Philosophy, William James said, “works in the minutest crannies and opens out the widest vistas.” And the point applies especially to the history of philosophy, where we have (and need) a bird’s eye view of entire oeuvres, but also close studies of more modest scope and ambition—if only to keep the high-fliers honest. In the book under review, Bernard Reginster aims at something of a sweet spot: a bird’s eye view of a single text. He is concerned to extract from the pages of what he regards as Nietzsche’s “most cohesive and self-contained book” (1) a focussed critique of morality, the nub of which is this: morality lets ressentiment look good; and it’s a fatal attraction.
Reginster’s thesis is bold, and his arguments for it are often ingenious and regularly thought-provoking. As an interpretation of On the Genealogy of Morality, however, this book meets with only partial success, for reasons I shall elaborate below.

Items stored from a collection
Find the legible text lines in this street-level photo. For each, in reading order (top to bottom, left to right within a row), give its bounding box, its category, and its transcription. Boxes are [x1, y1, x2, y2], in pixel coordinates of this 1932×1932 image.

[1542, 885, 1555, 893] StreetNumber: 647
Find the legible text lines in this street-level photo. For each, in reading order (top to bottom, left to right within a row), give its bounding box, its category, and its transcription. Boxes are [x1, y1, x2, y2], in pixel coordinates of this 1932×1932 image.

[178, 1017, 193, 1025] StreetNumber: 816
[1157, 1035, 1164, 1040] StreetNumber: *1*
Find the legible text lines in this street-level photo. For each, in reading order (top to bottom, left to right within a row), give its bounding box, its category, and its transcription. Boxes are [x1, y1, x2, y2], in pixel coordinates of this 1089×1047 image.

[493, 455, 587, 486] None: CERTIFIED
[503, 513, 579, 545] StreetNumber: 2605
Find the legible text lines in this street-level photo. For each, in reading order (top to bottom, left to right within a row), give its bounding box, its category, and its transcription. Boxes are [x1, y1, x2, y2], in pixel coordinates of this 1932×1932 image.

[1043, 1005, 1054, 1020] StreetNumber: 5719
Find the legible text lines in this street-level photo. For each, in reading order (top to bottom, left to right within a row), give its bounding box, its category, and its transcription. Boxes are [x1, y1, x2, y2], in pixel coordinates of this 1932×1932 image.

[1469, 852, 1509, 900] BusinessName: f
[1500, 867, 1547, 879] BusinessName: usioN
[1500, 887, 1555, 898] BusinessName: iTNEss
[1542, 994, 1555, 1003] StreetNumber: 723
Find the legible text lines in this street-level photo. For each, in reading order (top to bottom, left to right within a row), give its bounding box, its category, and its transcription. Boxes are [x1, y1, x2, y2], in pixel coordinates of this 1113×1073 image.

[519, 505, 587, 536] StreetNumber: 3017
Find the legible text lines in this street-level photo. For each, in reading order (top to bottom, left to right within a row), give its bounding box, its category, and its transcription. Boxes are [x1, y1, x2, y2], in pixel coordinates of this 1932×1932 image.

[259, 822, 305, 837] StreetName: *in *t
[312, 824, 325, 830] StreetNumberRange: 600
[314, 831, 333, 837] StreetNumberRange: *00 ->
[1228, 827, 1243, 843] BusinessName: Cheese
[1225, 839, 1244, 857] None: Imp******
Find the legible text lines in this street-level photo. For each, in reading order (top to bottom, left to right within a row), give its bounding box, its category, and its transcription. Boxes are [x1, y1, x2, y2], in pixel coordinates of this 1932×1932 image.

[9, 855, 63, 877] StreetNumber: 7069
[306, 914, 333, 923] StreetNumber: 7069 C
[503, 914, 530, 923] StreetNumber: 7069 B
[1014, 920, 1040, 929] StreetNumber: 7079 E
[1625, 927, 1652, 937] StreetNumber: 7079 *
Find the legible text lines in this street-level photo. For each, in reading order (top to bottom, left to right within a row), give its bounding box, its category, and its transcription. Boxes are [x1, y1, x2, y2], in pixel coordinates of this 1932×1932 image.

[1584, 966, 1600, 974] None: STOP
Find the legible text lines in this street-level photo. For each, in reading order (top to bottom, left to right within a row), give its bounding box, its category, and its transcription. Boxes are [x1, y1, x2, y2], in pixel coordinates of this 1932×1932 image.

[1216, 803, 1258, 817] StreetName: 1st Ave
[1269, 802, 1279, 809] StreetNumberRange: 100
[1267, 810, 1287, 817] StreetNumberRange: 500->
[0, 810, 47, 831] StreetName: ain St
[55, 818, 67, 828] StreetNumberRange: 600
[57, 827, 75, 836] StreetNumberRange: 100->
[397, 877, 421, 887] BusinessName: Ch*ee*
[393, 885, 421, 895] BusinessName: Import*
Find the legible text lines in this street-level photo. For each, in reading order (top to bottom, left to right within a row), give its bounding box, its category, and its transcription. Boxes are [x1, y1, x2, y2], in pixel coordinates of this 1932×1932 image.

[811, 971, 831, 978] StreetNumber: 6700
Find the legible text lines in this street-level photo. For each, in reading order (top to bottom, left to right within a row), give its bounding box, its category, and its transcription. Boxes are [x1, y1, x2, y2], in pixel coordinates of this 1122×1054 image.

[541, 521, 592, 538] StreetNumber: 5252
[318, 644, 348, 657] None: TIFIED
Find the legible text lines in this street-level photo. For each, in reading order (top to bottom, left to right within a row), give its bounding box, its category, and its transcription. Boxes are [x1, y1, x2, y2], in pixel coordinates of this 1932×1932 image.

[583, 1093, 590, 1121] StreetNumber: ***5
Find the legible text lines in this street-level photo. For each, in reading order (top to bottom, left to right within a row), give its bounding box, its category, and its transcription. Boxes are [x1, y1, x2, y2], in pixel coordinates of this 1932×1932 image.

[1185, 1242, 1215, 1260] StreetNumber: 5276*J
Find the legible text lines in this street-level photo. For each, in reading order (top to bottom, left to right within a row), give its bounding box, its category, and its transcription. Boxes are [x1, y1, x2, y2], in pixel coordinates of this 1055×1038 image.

> **Prompt**: From the review of Reginster's book, extract the passage from "Philosophy, William James" to "a fatal attraction.". The rows stand apart from the review and are separate material.

> **Answer to this task**:
Philosophy, William James said, “works in the minutest crannies and opens out the widest vistas.” And the point applies especially to the history of philosophy, where we have (and need) a bird’s eye view of entire oeuvres, but also close studies of more modest scope and ambition—if only to keep the high-fliers honest. In the book under review, Bernard Reginster aims at something of a sweet spot: a bird’s eye view of a single text. He is concerned to extract from the pages of what he regards as Nietzsche’s “most cohesive and self-contained book” (1) a focussed critique of morality, the nub of which is this: morality lets ressentiment look good; and it’s a fatal attraction.